- [DATA PROVIDED]
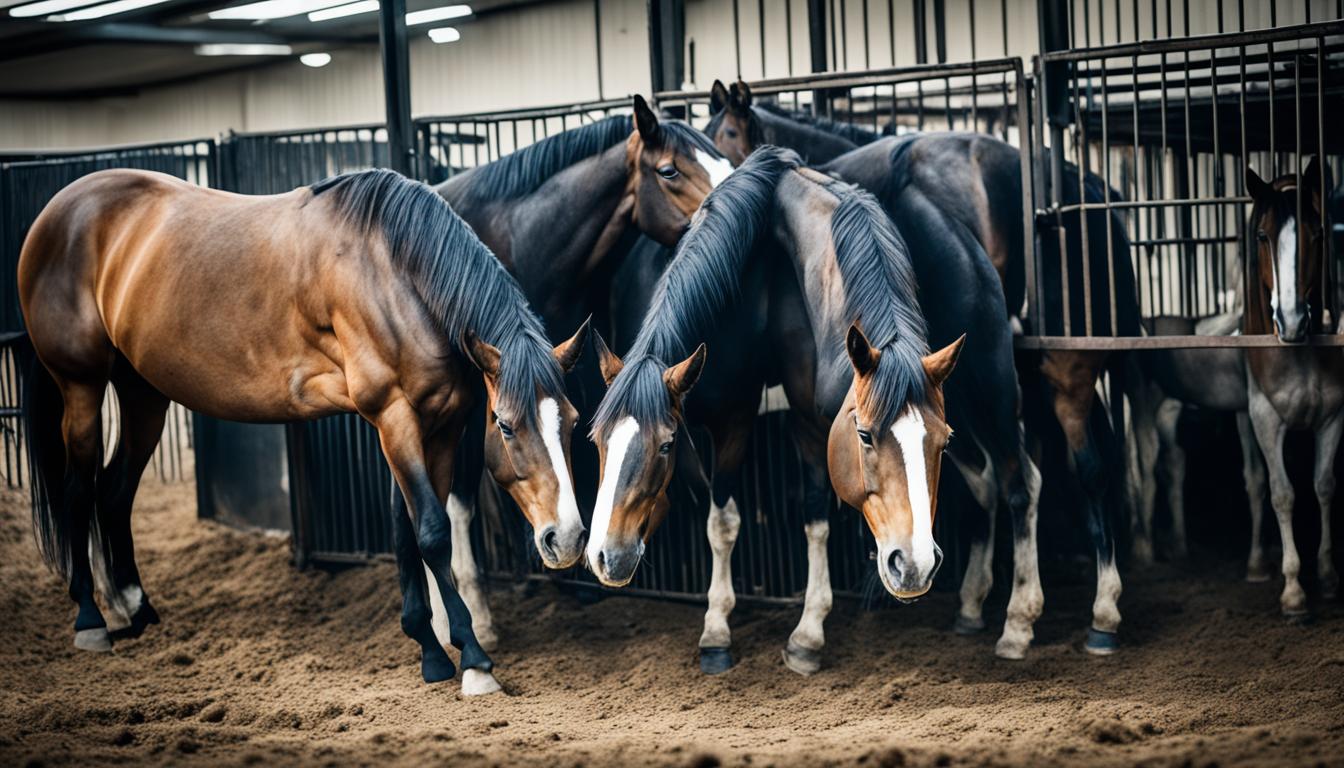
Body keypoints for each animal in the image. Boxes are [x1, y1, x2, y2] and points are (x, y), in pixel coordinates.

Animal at [19, 167, 588, 696]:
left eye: (573, 420)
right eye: (506, 426)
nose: (567, 538)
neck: (394, 275)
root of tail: (56, 212)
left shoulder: (438, 425)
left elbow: (408, 530)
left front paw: (430, 652)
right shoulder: (394, 416)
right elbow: (431, 532)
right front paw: (471, 659)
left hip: (142, 395)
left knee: (114, 492)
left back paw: (135, 609)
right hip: (81, 387)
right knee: (78, 491)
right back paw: (91, 621)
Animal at [1127, 313, 1268, 579]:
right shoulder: (1247, 408)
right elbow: (1257, 476)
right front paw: (1257, 567)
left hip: (1167, 404)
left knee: (1171, 459)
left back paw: (1177, 546)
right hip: (1144, 396)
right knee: (1144, 457)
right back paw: (1145, 550)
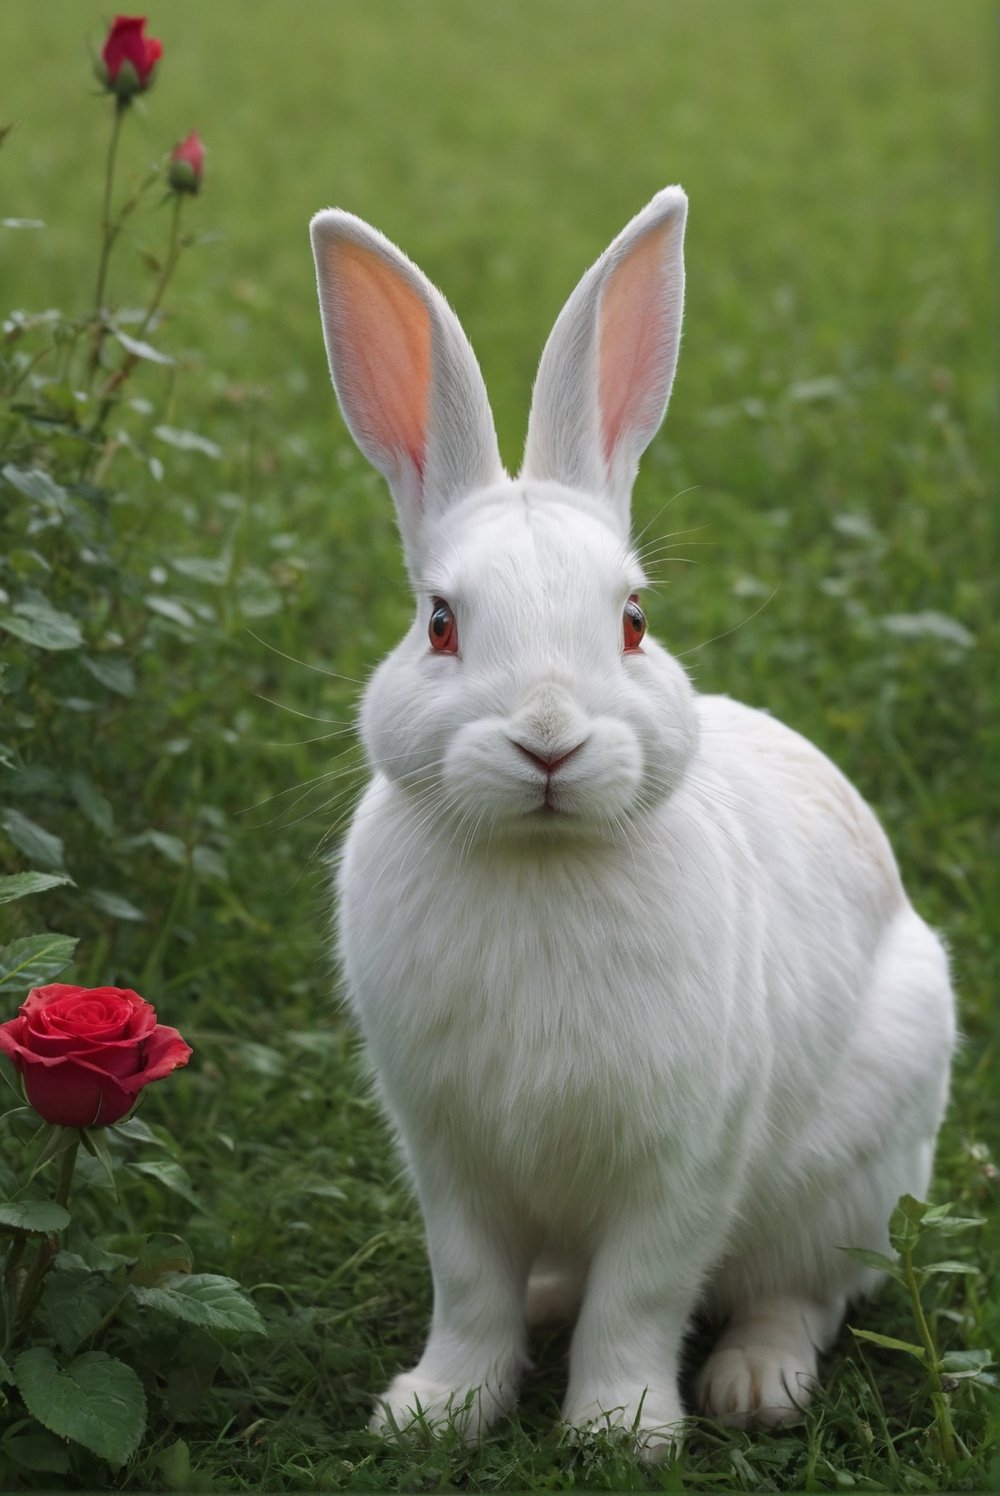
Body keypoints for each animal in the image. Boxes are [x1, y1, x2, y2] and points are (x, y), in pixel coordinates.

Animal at [308, 181, 958, 1454]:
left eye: (633, 620)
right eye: (440, 623)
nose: (549, 740)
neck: (541, 853)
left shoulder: (685, 1159)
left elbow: (644, 1291)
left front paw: (620, 1426)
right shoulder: (449, 1158)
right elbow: (468, 1287)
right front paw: (434, 1410)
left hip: (851, 1179)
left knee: (798, 1294)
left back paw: (751, 1385)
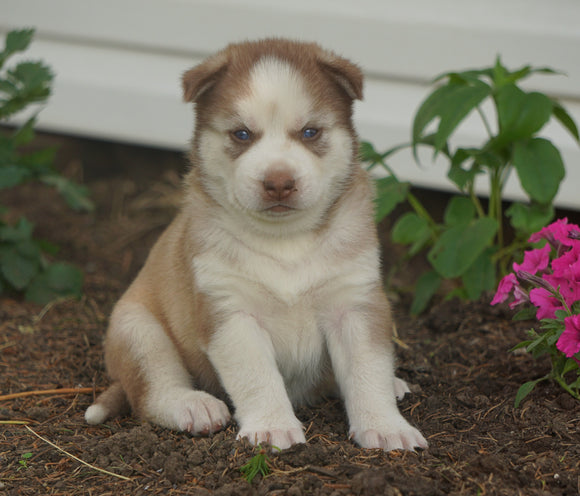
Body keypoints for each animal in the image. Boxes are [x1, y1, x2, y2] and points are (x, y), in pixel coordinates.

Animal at [86, 37, 426, 454]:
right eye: (242, 134)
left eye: (310, 132)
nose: (278, 182)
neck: (286, 241)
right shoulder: (230, 311)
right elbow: (257, 376)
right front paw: (271, 427)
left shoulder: (354, 303)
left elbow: (367, 369)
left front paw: (386, 427)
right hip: (137, 330)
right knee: (151, 390)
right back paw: (193, 405)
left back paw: (391, 384)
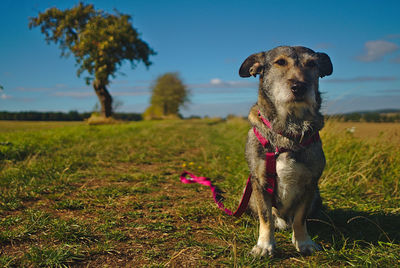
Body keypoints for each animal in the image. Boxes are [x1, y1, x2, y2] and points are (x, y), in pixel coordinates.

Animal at [239, 45, 332, 255]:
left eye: (312, 64)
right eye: (280, 62)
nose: (299, 87)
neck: (289, 130)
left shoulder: (310, 184)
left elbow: (300, 218)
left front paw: (303, 242)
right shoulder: (260, 182)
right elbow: (266, 217)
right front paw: (264, 245)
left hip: (317, 197)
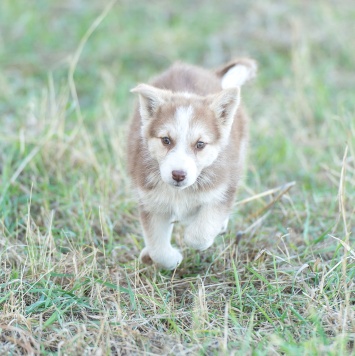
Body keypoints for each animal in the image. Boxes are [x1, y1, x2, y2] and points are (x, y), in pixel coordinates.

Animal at [129, 58, 258, 270]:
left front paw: (194, 234)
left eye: (200, 144)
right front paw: (170, 259)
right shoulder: (150, 202)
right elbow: (157, 247)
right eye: (166, 140)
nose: (178, 175)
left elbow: (200, 233)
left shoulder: (222, 190)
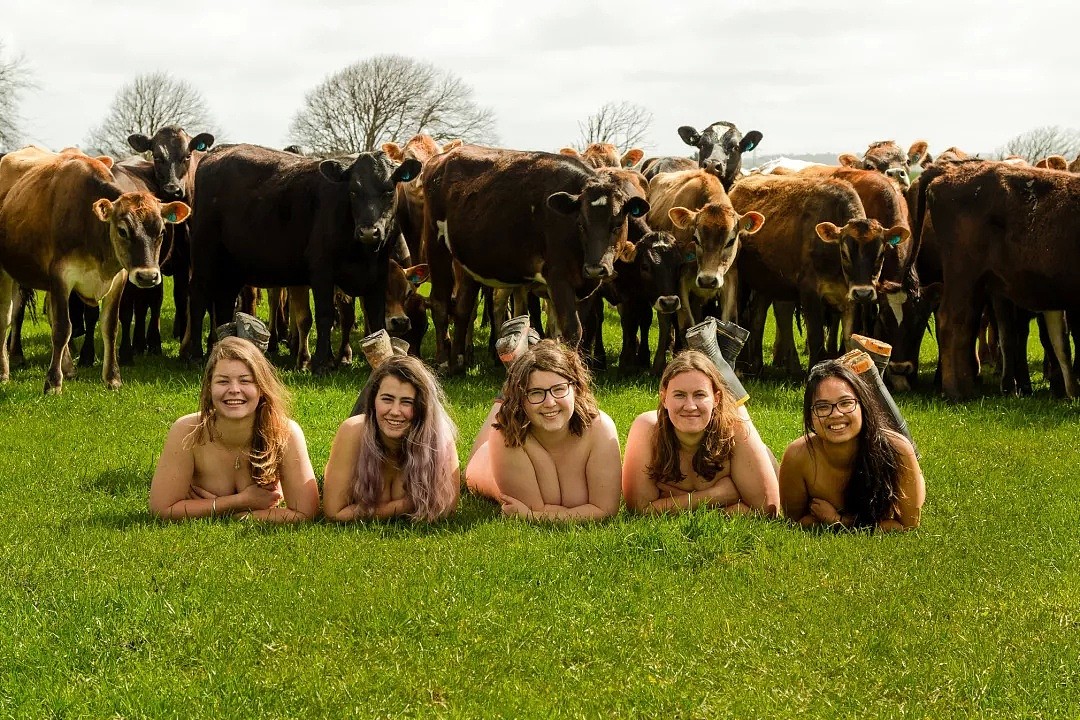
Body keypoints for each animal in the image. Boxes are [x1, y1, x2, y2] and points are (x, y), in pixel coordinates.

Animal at [0, 152, 187, 395]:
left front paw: (112, 378)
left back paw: (68, 368)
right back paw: (4, 372)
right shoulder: (61, 277)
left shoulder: (118, 280)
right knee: (6, 316)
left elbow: (110, 327)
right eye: (122, 230)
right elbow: (62, 328)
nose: (147, 277)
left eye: (162, 231)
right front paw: (53, 383)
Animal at [730, 174, 907, 377]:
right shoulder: (809, 293)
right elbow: (816, 338)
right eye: (844, 253)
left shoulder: (849, 299)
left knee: (758, 317)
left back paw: (757, 366)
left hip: (766, 284)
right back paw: (741, 367)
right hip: (741, 281)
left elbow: (849, 339)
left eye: (880, 254)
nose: (864, 293)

- [WHAT IS EXPECTED]
Output should consist of the lines above from the one with "right elbow: (468, 1287)" down to the one with "left eye: (310, 132)", exact and without pictures.

- [ANSWER SPACE]
right elbow: (468, 1287)
right front paw: (434, 1410)
left hip: (851, 1179)
left knee: (798, 1294)
left back paw: (751, 1385)
Body keypoints for each animal in the image. Boxes are [x1, y1, x2, y2] and points are (x, y), in pixel coordinates.

Animal at [86, 37, 426, 454]:
right eye: (242, 134)
left eye: (310, 132)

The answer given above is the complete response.